In the United States, there are three major players in the inertial trunk shaker space for fruit and nut harvesting. These systems typically feature a self-propelled chassis, a carriage, a shaker head with a two-jaw clamping system. They typically feature a two-eccentric system driven by a single motor coupled by belts and sprockets of different diameters to accomplish the fixed frequency ratio.
Orchard Machinery Corporation (OMC) is located in Yuba City, Calif. and produces a wide range of equipment for the orchard. Their current website address is www.shakermaker.com. They currently produce side-by-side systems (Magnum Catchall VII Series II), monoboom systems (Magnum Monoboom Series V), side-mount systems (Magnum Sprint Series V) and umbrella systems (Catchall V).
Orchard-rite Ltd., Inc. is located in Yakima, Wash. and produces several models, all targeted at nut shaking in particular. Their current website is www.orchard-rite.com. They produce a side-mount system (The Bullet) and a monoboom system (The MonoBoom).

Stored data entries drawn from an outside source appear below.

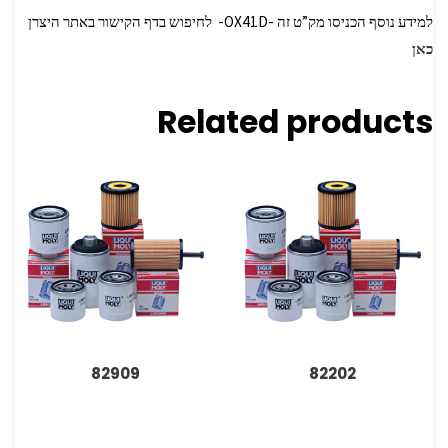
למידע נוסף הכניסו מק”ט זה -OX41D- לחיפוש בדף הקישור באתר היצרן
כאן
Related products
82909
82202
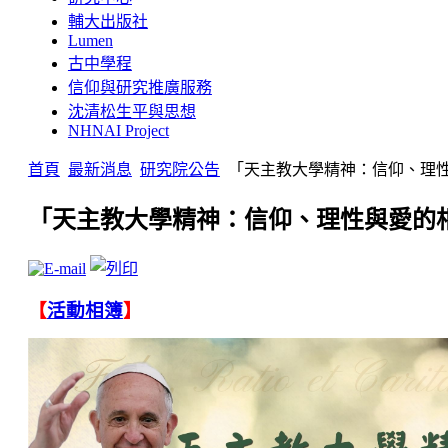
輔大出版社
Lumen
古中學程
信仰與研究推廣服務
沈清松生平與思想
NHNAI Project
首頁
最新消息
研究院公告
「天主教大學精神：信仰、理
「天主教大學精神：信仰、理性與愛的
【
活動相簿
】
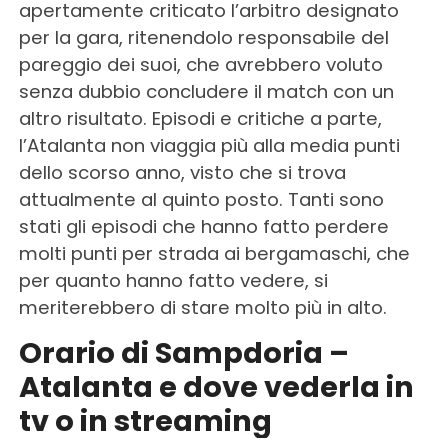
apertamente criticato l’arbitro designato
per la gara, ritenendolo responsabile del
pareggio dei suoi, che avrebbero voluto
senza dubbio concludere il match con un
altro risultato. Episodi e critiche a parte,
l’Atalanta non viaggia più alla media punti
dello scorso anno, visto che si trova
attualmente al quinto posto. Tanti sono
stati gli episodi che hanno fatto perdere
molti punti per strada ai bergamaschi, che
per quanto hanno fatto vedere, si
meriterebbero di stare molto più in alto.
Orario di Sampdoria –
Atalanta e dove vederla in
tv o in streaming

Coe Orchard Equipment is located in Live Oak, Calif. and produces a variety of different equipment. Their current website is www.coeshakers,com. The produce a side-by-side system (The C7-E Shaker and L2-E Receiver), a side-mount system (S7 Side Mount Shaker) and a monoboom system (The M7 Mono Boom Shaker).
Therefore, there exists a need for a tree harvesting technology that can easily modify key characteristics of its shaker head to provide more optimal tuning to accommodate different trees and changing conditions. Those elements in question are the head's frequencies, specifically the individual frequencies themselves and in combination, the ratio between them.